AI Opportunity:
Influencing FCR remains the most critical contact center metric: for every 1% improvement in FCR, there is a 1% improvement in CSAT*. However, programmatically influencing FCR has always been a challenge due to technological limitations (in making agents smarter during conversations): legacy technology has been using pattern matching (based on keywords and phrases) to detect caller sentiment (which we are now realizing does not yield high accuracy levels). Additionally, historical data models built to analyze agent calls were not designed to capture voice attributes beyond call time, call duration, speaking time (and at most, the ‘inferred’ caller sentiment). Today. with Natural Language Processing (NLP) and Deep Learning speech-to-text algorithms approaching >95% accuracy, the ability to accurately transcribe and understand the different components associated with a call (humor, sarcasm, subs-conscious bias, etc) has never been this comprehensive in human history. We can now detect and store several dozen dimensions associated with agent calls (caller’s gender / emotions / demographics / prior interactions, agent’s level of empathy / courtesy / positive energy language / adherence in reading terms & conditions, etc.). If we leverage AI on this dataset along with relevant customer data from different customer transaction systems, we can develop a comprehensive view of the customer’s prior interactions, and proactively assess the customer’s issue. This enables us to intelligently segment callers and match them with the most appropriate agent in real-time, improving FCR rate. Agents can spend less time finding information about the historical conversations with the customer and more time presenting solutions. Very soon we will start seeing deep learning algorithms, applied on several hundred terabytes of voice data, get trained so well that agent scripts can adapt in real-time and improve not just agent efficiency in resolving a problem, but also pick up opportunities to guide an agent to effectively upsell/cross-sell. Supervisors can spend less time analyzing (call/customer interaction reports, figuring out agent scheduling, which agents are adopting best practices) and more time in strategic planning, in agent coaching, and potentially driving revenue.

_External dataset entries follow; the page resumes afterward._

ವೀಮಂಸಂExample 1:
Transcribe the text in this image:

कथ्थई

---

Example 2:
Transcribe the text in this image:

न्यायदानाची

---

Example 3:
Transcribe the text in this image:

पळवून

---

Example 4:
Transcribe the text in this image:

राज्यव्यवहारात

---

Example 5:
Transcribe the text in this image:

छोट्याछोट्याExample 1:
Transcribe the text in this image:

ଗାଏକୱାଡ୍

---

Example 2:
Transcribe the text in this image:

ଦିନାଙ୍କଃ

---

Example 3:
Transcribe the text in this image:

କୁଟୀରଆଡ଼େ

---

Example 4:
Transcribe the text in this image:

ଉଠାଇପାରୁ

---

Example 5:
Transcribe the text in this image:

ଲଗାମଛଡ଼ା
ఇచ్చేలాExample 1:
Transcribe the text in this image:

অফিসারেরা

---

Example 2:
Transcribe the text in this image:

There are 18M+ customer service agents worldwide. For every 6 of these customer service agents, there is generally 1 QA manager who maually audits calls. As a result, only 1-2% of agent calls are audited by QA managers. Making business decisions on such a statistically insignificant data set is dangerous — at these audit levels agents cannot be evaluated correctly (if they are, I don’t blame them for leaving on the basis of being mis-evaluated). In many industries, particularly in financial services, regulations require a significantly higher % audit rate. It’s even more important in financial services to ensure agents are adhering to best practices (reading disclosures, terms & conditions, etc.); supervisors need to be alerted whenever agents are not in compliance and that feedback needs to be given in real-time. Today, call audit coverage is increased by adding more QA managers, who listen to a random selection of calls and provide feedback several days/weeks later. With AI-based solutions, we can now get to 100% audit coverage at a fraction of the cost, enabling QA managers to spend less time listening to a sample set of calls and more time improving agent performance. Managers can provide focused feedback on specific skills/topics, highlighting where there is any deviation from best practices – in real-time. Agent coaching will soon reach a new level: tailored to complexity of problem, level of empathy exhibited, historical choice of words; surfacing the exact voice recording clip for each scenario.

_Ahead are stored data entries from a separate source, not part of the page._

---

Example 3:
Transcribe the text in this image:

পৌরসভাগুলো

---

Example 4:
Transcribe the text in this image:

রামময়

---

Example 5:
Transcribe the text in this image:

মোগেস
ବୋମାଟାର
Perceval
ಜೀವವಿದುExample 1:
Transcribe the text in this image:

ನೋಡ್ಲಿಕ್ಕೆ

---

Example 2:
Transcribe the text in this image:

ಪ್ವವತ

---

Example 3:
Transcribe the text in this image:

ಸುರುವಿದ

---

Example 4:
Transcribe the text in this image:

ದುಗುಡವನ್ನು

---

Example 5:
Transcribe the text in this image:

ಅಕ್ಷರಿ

Separately, organizations are facing challenges around keeping a tab on all the social conversations happening about their business/product set, particularly with the emergence of new communication tools & multiple social media channels. It’s increasingly complex and challenging for communications/social media managers/customer service agents to stay updated on discussions happening about their company on Twitter, LinkedIn, Facebook, Instagram, Reddit, WhatsApp, Telegram, etc. Instead of spending time reading and responding via each channel we are now starting to see AI-powered tools that unify all digital channels, have the optionality to generate trending themes/discussions/customer sentiment, and programmatically respond across channels. This enables customer experience teams to be more strategic and proactive in driving their company product narrative, more aware of customer sentiment versus being reactive in consuming social messaging data.